Got it? Don’t click.
Meanwhile, let’s step through this phishing scam and see what they’re doing.
To start, here’s the email I received. Probably looks just like what you got:
Everything about this looks good. The email makes sense, it comes from a PayPal address and even has a bunch of complicated numbers that make it seem like it might be a legit issue.
Any decent modern mailer, however, will show you the problem if you simply hover your cursor over the “Remove Limitation” button:
Clearly PayPal Corporation isn’t going to use a URL shortener, so that’s enough for you to say “Yikes!” and delete the message. Right? 🙂
But let’s say you didn’t and you clicked through on the link. The resultant page you get to is oh so well done as a scam page. It’s really a perfect clone of the real Paypal home page:
How can you tell? Well, that’s tricky.
There are two things wrong here. First, there’s no SSL secure site indicator from the browser (in this case, Google Chrome), but if you look really closely at the URL you can hopefully spot the problem:
See it? It’s subtle. On first glance, in fact, I saw “www.payipal.com” and said “Ha!” wrong domain. But look even closer and that’s wrong too, the domain is actually payipal-com-web-apps.cf and the .cf domain? That’s a new one for me too, turns out it’s the Central African Republic, of all places. Definitely not where PayPal is located!
Whether you enjoy putting on your deerstalker and playing detective or just want to avoid problems, it’s always best to stick to my rule: don’t click on links in email.
The Wood Duck address is non exist, it got to be fake PayPal should not transfer $ to ghost address.
CRAP!…. So I thought it was from paypal I entered information until I got to the card part… went onto paypal to see and did not see anything. So now what do I do?!?!? I did not give them my credit card info but they did get my address, home and ss :/
I also did the same thing. Did you get any advice? I did change my paypal security code but stressed out over giving all my information as you did.
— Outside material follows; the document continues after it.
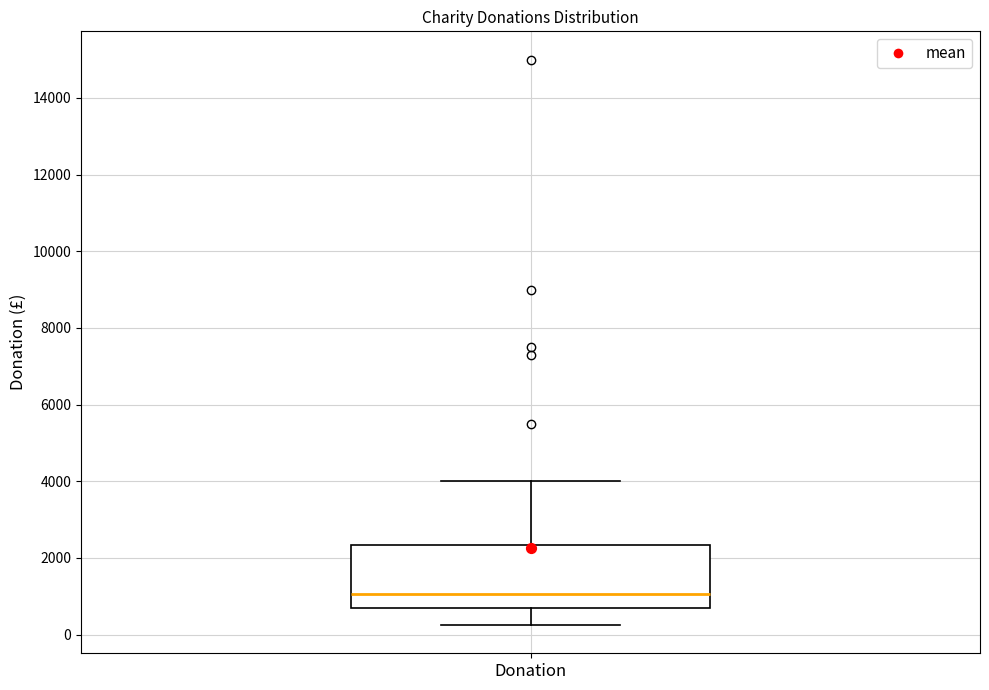

Transcribe this box plot: give where the median line is, the range the box spans, and where the two whiskers end, as read against the y-axis. The values are not printed on the chart, so give them approximately, as read against the axis.

median 1000, box 800 to 2400, whiskers 200 to 4000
Received 8/22/15 (alleged payment recipient’s name & email redacted). Note the poor spelling & grammar as well as the July deadline.:
“Suspicious Transaction.
Your account just make suspicious transaction, We’ve temporary limited your account due to this suspicious activity until the issue is resolved.
If You didn’t authorize this transaction, please dispute transaction soon.
I Didn’t Authorize This Purchase (link to payipal-security.cf)
Here is transaction detail :
To : K****
To email : k****@yahoo.ca
Transaction date : July 24, 2015
Transaction ammount : $50 USD
Transaction ID : 1CB75442PS5426323S
Note : Ship to 4326 Wood Duck Drive Marquette, MI 49855
Please login to your account and provide the requested information to dispute this transaction before July 6, 2015.”
I forwarded the email to spoof@paypal.com…
I regularly get emails like these and follow your advice and immediately delete them. I will then log into any account I have with that company using the known url just in case it is for real. It never has been so far.
If you look at your example of the browser you say there’s no SSL secure site indicator ! but it does suggest by the httpS that it is a secure connection,its correct to inform those of us who could get caught out that the lack of ssl secure would suggest its fake,but its wise to ensure that all users of all browsers are aware that on some browsers such as Firefox the left side goes green with the words paypal inc us with the same green padlock,this does indicate the correct site and clicking on the green padlock will show the sites credentials in a small drop down box.all users could be advised like you say dont click on a link,i myself do just to see how good the criminal has got,and by inputting a fake e mail address and password lets me log in ,which in reality it would not !i recieved an e mail like this buts its address was not https and it started with unblock-paypal uk.com a very very good copy of the current site.